Startup Village debuted at South by Southwest in 2012. The conference consists of start-up competitions, networking events and panel sessions covering topics like funding and entrepreneurial best practices. It also features pitches from some of the most forward-thinking startups from around the world.
This important startup conference is organized by Chris Valentine who produces SXSW Startup Village. We sat down with Chris during the 2016 festival to talk about upcoming trends, and the possibilities provided by virtual reality and big data.
The first part of our interview focuses on VR and augmented reality, while the second part, which will be published next week, is about business intelligence and personalization.
– Why did you decide to work on organizing the SXSW Startup Village?
I love the startup ecosystem and the startup world, and with SXSW, it was an incredible opportunity to find the way to bring the highest level of influencers and the highest level of startups into one place in Austin, Texas. By doing these kinds of programs I get a chance to be around smart people, smarter than me…
– What are the fascinating trends in this year’s event?
The big trends coming out right now I think would be health-related technologies and virtual reality. People are probably going to talk the most about VR and AR.
It’s already kind of happening, but here you can see it from the best retrospective, all over the country. SXSW can show how AR and VR are going to be used in ways that are not related to just gaming. For example, it could be used as an educational tool or as a training tool for companies and it could be used by doctors too.
There are all these different ways that it can be used, and I think that’s what started to creep into the public consciousness on a higher level. Because if it’s just gaming, at some point you’re going to be like, “I’m not a gamer so I’m not interested,” but if you’re telling me I can use it for this or for that, it’s a whole new different level…
– It’s very exciting to see VR and where it’s going and we don’t know yet where it will end up…
I completely agree with you and I think there are so many possibilities. Just think about like you have a fear of heights and you have the ability to work with a professional, who can actually stop your fear of heights with a VR experience in 3-4 months.
Or think about surgeons. They have to go to conferences and do certain types of classes to keep up their certifications. But what if they could have real-life experiences?
We had a company at SXSW Accelerator called NeuroDigital Technologies and they developed a haptic glove. With that, you could actually feel. If I touch this with my hand, or if I touch the grass I know how it actually feels, but that’s a real experience. If you had this glove, you could actually touch this and have the almost same experience. Now, if you’re a surgeon and you could practice a cut with this glove in VR…
Or think about from this perspective.
So I love European soccer, that’s my sports choice. I specifically like the English Premier League.
If you’re a goalie, at some point you’re not going to be able to practice because of physical exhaustion. But with the headset and the glove you could just go into the room, sit there and do that.

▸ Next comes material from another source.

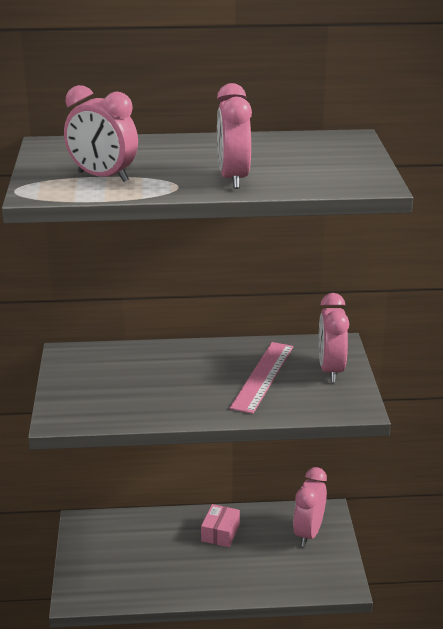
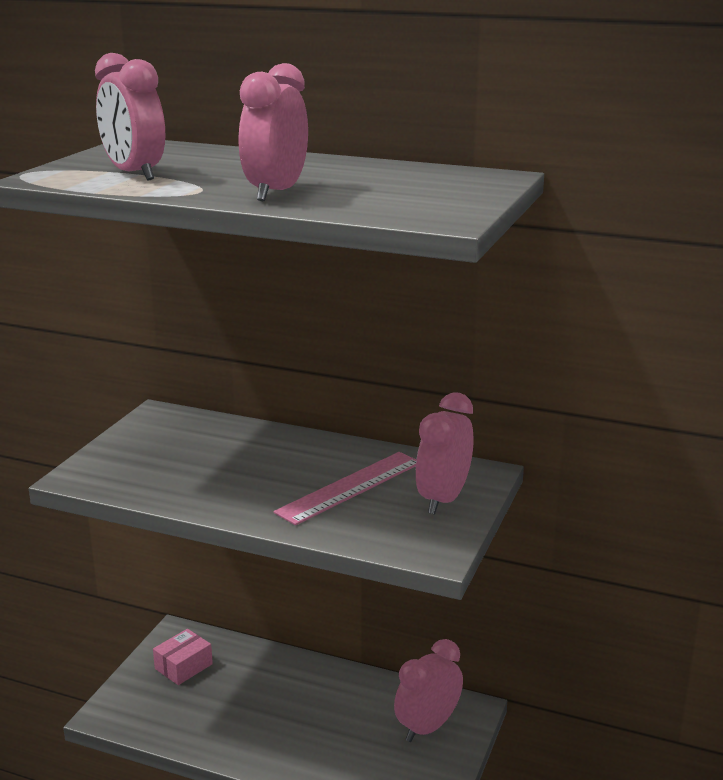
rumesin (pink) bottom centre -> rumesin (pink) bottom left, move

What you always hear from the coaches is that nothing can simulate a real game experience. Younger players who are new to the system always say that it’s much stronger, must faster and much quicker than they ever thought.
But if you’re 18 years old and you play your first game after spending six months with this VR simulation you’re going to have a sense of speed. You’re still going to have a learning curve, but it will be much quicker to potential success.
And there’s another part. The VR practice could also tell the club if a player is struggling and he can’t seem to advance fast enough, so they need to move him somewhere else, you know, off the club or down the bench. They could make a decision quicker in a fully different way.
But forget the games, just think about it… You have clubs making million dollar decisions; you have surgeons, they cut you open because you injured your knee. It’s a new procedure but they’ve already done it 20 times through VR, how much more confidence do you feel when they’re doing surgery on your knee open, as opposed to, “Oh, I’ve been reading about it for six months, and I’ve been to a handful of seminars”? And at some point, you’ve got to be the first one under the knife.